Glucocorticoids (prescribed for conditions like asthma, arthritis, and autoimmune diseases) also suppress the signaling chain. Long-term use of these anti-inflammatory drugs can produce measurable drops in testosterone. If you’re on any of these medications and experiencing symptoms like fatigue, low libido, or mood changes, the medication itself may be a contributing factor worth discussing with whoever prescribed it.

Sleep Deprivation

Testosterone production peaks during sleep, particularly during deep sleep stages. Cutting that short has real consequences. In a controlled study of healthy young men, restricting sleep to just 5 hours per night for 8 consecutive nights reduced testosterone levels by up to 15%. That’s a substantial drop, roughly equivalent to aging 10 to 15 years, and it happened in men who were otherwise healthy and in their twenties.

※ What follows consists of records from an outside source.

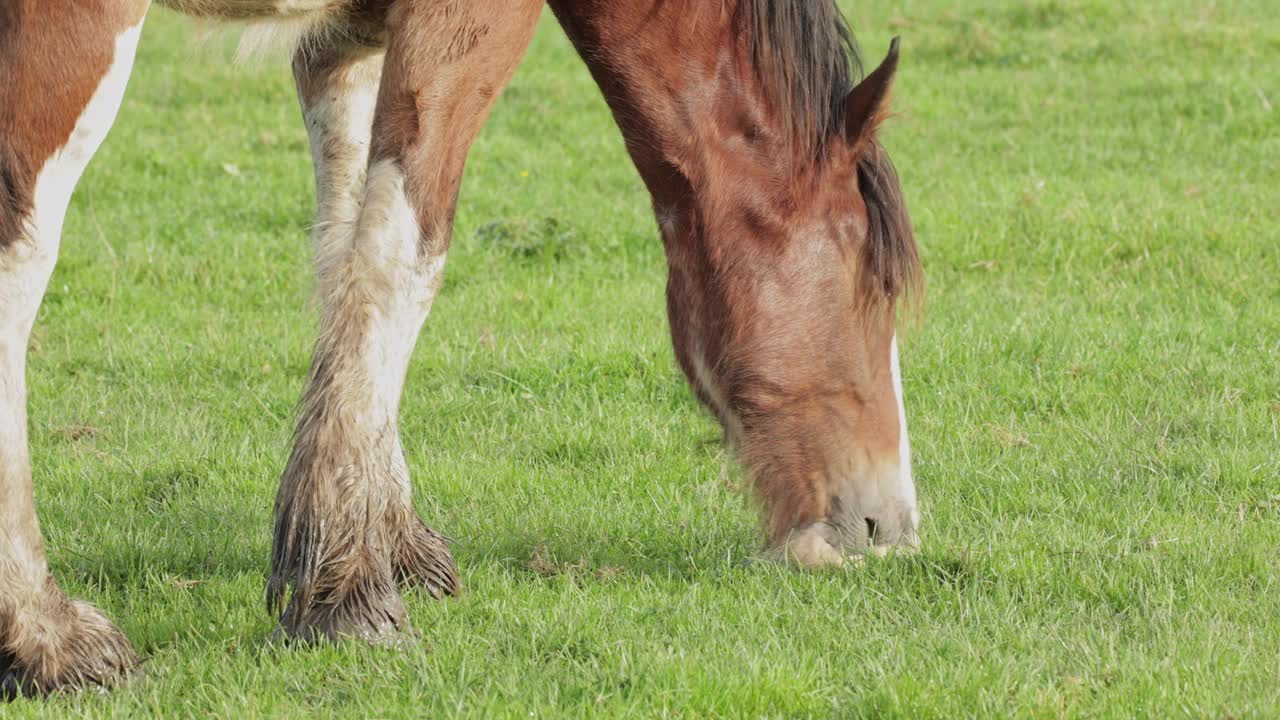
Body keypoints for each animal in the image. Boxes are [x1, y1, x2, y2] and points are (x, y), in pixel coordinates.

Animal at [0, 0, 921, 691]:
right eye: (871, 287)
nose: (892, 525)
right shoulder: (467, 22)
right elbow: (402, 257)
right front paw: (350, 597)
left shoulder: (343, 35)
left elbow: (344, 252)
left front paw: (385, 534)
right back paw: (47, 635)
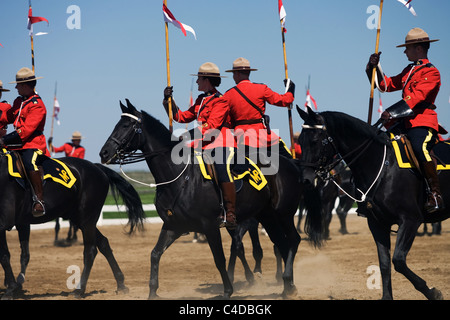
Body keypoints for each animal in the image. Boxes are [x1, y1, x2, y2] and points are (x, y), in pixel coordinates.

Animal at [0, 156, 144, 298]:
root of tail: (96, 167)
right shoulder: (21, 223)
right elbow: (19, 255)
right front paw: (14, 286)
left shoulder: (5, 224)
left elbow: (5, 256)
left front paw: (11, 288)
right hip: (80, 220)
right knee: (104, 243)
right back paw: (121, 284)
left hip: (87, 220)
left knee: (90, 251)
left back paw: (79, 290)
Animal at [98, 100, 324, 300]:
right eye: (117, 125)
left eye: (126, 126)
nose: (104, 153)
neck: (179, 177)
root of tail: (292, 163)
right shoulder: (173, 226)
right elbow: (155, 254)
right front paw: (153, 292)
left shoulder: (210, 226)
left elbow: (219, 259)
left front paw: (227, 291)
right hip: (267, 216)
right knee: (282, 244)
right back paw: (288, 286)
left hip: (283, 214)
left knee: (292, 241)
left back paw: (286, 282)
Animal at [298, 107, 448, 300]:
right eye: (300, 141)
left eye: (315, 140)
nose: (306, 180)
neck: (382, 166)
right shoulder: (377, 224)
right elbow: (384, 264)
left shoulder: (410, 220)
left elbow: (398, 261)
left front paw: (432, 292)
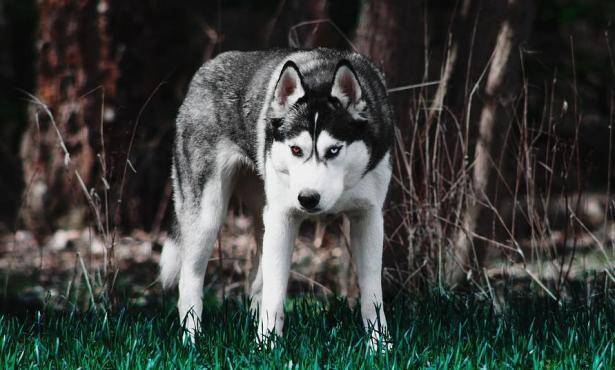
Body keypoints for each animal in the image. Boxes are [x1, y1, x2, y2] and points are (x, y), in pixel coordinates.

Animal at [160, 47, 394, 346]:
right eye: (296, 150)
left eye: (333, 150)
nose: (308, 198)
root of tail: (207, 67)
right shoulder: (284, 217)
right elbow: (275, 294)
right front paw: (267, 347)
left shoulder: (369, 217)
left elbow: (372, 292)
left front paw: (380, 346)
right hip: (208, 218)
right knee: (189, 281)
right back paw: (192, 341)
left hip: (262, 219)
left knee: (257, 280)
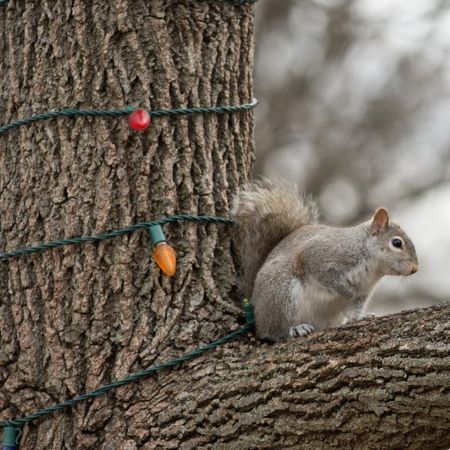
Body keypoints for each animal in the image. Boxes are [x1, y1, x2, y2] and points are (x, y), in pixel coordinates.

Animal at [232, 178, 418, 342]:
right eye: (397, 243)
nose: (415, 269)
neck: (372, 268)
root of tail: (256, 307)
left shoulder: (364, 291)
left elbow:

Chronic sleep restriction doesn’t have to be extreme to matter. Consistently getting 5 or 6 hours instead of 7 or 8 chips away at testosterone over time, and the effects compound when paired with other risk factors like stress or weight gain. Sleep apnea, which repeatedly interrupts deep sleep throughout the night, is another common and often undiagnosed contributor.

Nutritional Deficiencies

The testes need specific raw materials to manufacture testosterone, and running low on certain nutrients can directly impair production. Zinc is essential for Leydig cell function. Magnesium supports the activity of key enzymes involved in testosterone synthesis, and animal studies have shown that magnesium supplementation can increase the activity of these enzymes and raise circulating testosterone levels. Vitamin D also plays a role, and deficiency is extremely common in people who spend most of their time indoors or live in northern climates.

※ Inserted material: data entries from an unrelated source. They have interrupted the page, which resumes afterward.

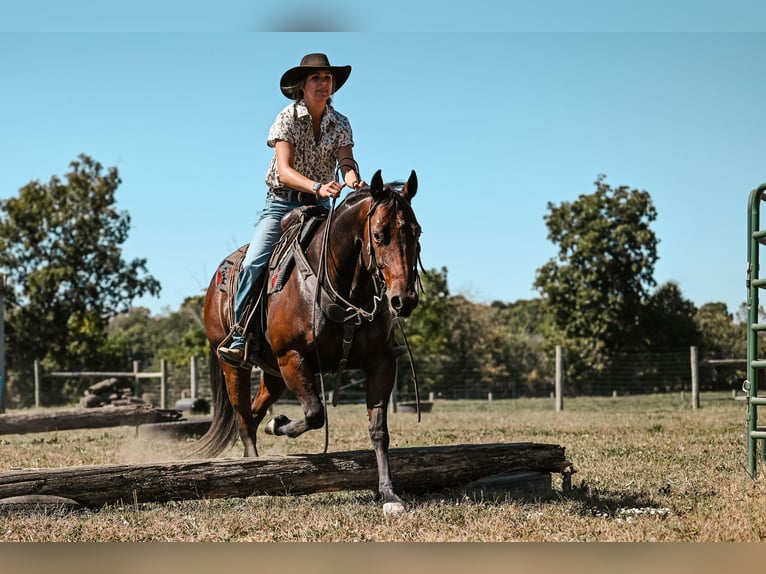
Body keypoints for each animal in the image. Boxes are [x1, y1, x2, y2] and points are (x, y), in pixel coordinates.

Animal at [195, 169, 424, 516]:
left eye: (417, 232)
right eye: (380, 235)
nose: (403, 300)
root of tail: (215, 282)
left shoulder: (381, 363)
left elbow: (379, 431)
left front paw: (390, 495)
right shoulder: (293, 357)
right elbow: (316, 413)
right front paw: (280, 425)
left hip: (273, 373)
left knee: (254, 414)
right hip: (233, 365)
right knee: (244, 419)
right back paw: (254, 478)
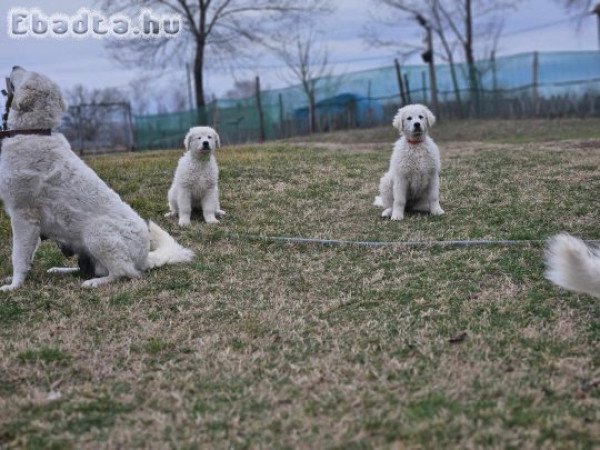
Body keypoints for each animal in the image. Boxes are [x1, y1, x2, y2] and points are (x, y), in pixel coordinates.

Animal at [0, 67, 193, 292]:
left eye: (25, 73)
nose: (14, 66)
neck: (35, 132)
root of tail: (144, 257)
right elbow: (27, 256)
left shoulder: (23, 215)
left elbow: (18, 256)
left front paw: (14, 285)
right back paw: (60, 270)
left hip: (96, 232)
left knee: (125, 272)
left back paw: (94, 283)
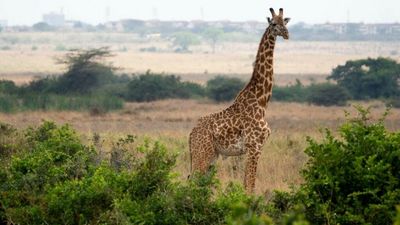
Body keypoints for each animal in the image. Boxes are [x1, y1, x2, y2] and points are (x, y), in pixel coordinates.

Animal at [189, 7, 290, 192]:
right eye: (273, 24)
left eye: (284, 23)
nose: (286, 34)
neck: (262, 102)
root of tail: (192, 133)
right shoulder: (254, 147)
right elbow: (249, 186)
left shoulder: (255, 148)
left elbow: (247, 184)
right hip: (202, 153)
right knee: (191, 183)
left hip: (212, 155)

These deficiencies are particularly relevant because they’re easy to test for and straightforward to correct. A diet consistently low in nuts, seeds, leafy greens, meat, and shellfish can leave you short on zinc and magnesium. Vitamin D levels are simple to check with a blood test.

Environmental Chemicals

A growing body of evidence points to synthetic chemicals in everyday products as a factor in declining testosterone levels across populations. Phthalates, found in plastics, food packaging, and personal care products, can directly inhibit testosterone production in Leydig cells. One well-studied phthalate, DEHP, disrupts both Leydig and Sertoli cell function and interferes with the enzymes responsible for testosterone synthesis.

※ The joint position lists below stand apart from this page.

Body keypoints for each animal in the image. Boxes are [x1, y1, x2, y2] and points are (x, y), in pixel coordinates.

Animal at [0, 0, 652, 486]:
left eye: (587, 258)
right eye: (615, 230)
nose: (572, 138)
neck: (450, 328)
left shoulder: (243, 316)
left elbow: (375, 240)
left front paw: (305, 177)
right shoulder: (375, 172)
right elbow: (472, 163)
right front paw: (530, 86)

BPA, another common plasticizer, has been inversely correlated with free androgen levels in studies of otherwise fertile men. These chemicals are classified as endocrine disruptors because they mimic estrogen or block androgen activity in the body. While the effect of any single exposure may be small, the cumulative load from food containers, water bottles, receipts, and household products adds up over a lifetime. Reducing exposure by avoiding plastic food storage (especially when heated), choosing fragrance-free products, and filtering drinking water can help limit intake.

Other Medical Causes

Several other conditions can cause low testosterone. Injuries to the testes, including from surgery, trauma, or torsion, can directly damage the tissue that produces the hormone. Infections like mumps orchitis (a complication of mumps that inflames the testes) can have lasting effects on production. Genetic conditions like Klinefelter syndrome, where a man carries an extra X chromosome, cause primary testicular failure from birth.

Pituitary tumors, even benign ones, can disrupt the hormonal signaling chain by producing excess prolactin or by physically compressing the gland. Hemochromatosis, a condition where the body stores too much iron, can damage both the pituitary and the testes. Head injuries that affect the pituitary, radiation therapy to the head or pelvis, and certain autoimmune conditions round out the list of less common but important causes. Many of these are identifiable with blood work and imaging, which is why a thorough workup matters when testosterone comes back low.